MOPPs don't store the shape information at the leaves, just shape keys for the original shape collection by default. This means that you can include convex shapes (e.g. in an hkpExtendedMeshShape or hkpListShape) in addition to triangle meshes.
For lots of static bodies, I'd recommened that you put them into a single container ( hkpExtendedMeshShape or hkpListShape as above) and wrap a MOPP around them. Basically, the queries that you mentioned will all have to spend time in either the broadphase (if they're all separate bodies) or in the midphase (if they're all wrapped in a MOPP), and MOPP queries are faster than broadphase ones. For 10's or 100's of objects, it might not matter much, but for 1000's of objects, raycasts will get quite expensive, as will adding and removing bodies from the world. But if they're in a MOPP, that only counts as 1 body as far as the broadphase is concerned.

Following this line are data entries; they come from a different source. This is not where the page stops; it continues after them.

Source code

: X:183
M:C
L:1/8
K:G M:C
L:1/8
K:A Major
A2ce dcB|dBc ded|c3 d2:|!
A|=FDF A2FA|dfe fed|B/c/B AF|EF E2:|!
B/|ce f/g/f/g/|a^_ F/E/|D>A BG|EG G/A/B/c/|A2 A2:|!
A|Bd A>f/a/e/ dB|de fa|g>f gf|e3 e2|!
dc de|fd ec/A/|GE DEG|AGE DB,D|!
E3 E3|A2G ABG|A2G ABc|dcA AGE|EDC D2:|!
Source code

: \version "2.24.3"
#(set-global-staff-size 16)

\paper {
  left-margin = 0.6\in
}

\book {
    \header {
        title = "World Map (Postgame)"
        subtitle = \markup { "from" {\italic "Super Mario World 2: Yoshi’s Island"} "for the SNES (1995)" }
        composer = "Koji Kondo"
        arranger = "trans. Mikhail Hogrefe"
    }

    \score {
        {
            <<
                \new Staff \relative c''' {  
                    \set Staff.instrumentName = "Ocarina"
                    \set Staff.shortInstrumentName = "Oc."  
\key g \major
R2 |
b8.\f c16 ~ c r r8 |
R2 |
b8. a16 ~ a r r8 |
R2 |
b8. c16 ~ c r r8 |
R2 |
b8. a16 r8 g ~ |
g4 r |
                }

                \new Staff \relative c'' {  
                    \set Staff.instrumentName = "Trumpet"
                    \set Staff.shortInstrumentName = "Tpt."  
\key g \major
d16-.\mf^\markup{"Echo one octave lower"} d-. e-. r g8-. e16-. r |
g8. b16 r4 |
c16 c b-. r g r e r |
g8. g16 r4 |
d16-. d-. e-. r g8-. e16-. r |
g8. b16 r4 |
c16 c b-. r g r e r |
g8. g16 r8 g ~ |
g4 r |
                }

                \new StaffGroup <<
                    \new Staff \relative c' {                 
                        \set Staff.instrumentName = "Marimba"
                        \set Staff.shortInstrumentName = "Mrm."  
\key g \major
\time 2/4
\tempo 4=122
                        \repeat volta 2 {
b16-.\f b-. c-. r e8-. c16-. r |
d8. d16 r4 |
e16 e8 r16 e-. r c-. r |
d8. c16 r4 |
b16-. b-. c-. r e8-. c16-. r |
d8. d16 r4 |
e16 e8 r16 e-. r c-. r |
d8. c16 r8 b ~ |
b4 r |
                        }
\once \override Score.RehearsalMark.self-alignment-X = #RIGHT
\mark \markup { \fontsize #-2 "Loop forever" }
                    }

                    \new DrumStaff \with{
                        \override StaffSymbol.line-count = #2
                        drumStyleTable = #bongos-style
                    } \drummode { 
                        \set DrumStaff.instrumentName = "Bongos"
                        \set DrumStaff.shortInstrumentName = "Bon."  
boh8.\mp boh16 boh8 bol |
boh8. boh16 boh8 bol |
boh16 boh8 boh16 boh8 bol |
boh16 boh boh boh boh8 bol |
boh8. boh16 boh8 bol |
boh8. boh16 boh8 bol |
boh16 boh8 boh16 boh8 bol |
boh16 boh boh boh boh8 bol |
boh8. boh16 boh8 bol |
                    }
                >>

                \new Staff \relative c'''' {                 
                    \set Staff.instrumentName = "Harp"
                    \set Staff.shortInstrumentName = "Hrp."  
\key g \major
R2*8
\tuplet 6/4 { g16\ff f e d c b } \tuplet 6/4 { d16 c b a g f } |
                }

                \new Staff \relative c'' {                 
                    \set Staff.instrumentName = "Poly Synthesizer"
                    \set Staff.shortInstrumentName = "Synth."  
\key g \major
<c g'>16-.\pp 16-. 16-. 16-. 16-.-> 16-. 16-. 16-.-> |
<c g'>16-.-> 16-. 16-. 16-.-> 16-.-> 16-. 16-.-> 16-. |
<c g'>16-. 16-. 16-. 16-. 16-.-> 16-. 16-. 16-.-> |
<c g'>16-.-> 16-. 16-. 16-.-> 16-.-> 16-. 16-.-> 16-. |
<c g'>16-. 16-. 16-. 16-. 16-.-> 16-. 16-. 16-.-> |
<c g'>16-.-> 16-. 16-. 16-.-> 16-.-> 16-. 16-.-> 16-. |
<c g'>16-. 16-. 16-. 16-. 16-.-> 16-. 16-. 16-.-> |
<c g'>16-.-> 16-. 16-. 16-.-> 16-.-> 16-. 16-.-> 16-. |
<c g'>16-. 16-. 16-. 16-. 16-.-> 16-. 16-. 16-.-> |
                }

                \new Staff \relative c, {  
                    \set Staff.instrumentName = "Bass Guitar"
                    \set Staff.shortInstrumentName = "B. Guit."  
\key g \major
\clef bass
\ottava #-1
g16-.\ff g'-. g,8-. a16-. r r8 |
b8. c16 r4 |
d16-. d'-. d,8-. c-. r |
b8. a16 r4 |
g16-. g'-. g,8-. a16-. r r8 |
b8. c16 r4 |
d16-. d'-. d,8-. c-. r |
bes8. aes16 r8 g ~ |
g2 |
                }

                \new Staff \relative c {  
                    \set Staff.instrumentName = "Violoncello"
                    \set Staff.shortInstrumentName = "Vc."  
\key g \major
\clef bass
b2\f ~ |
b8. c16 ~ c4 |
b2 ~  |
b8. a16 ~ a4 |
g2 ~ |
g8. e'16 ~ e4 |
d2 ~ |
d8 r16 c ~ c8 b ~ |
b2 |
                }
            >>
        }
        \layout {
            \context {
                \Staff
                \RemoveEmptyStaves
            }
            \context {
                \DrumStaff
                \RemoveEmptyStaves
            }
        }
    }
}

For serialization, it's not necessary to also serialize the shape collection that it was build around BUT you need to make sure that you reproduce the original shape collection after you load the MOPP. Essentially, you can think of a MOPP as something that takes an AABB and gives back shape keys for child shapes within that AABB. So if the shape keys at runtime are different from when the MOPP was built (say, if you add the hkpExtendedMeshShape subparts in a different order), you'll get crashes or weird collisions.
Any cost from the indirection in the shape hierarchy would be negligible next to the algorithmic cost from having lots of bodies in the broadphase (as described above).
Hope that helps clear things up a bit.
-Chris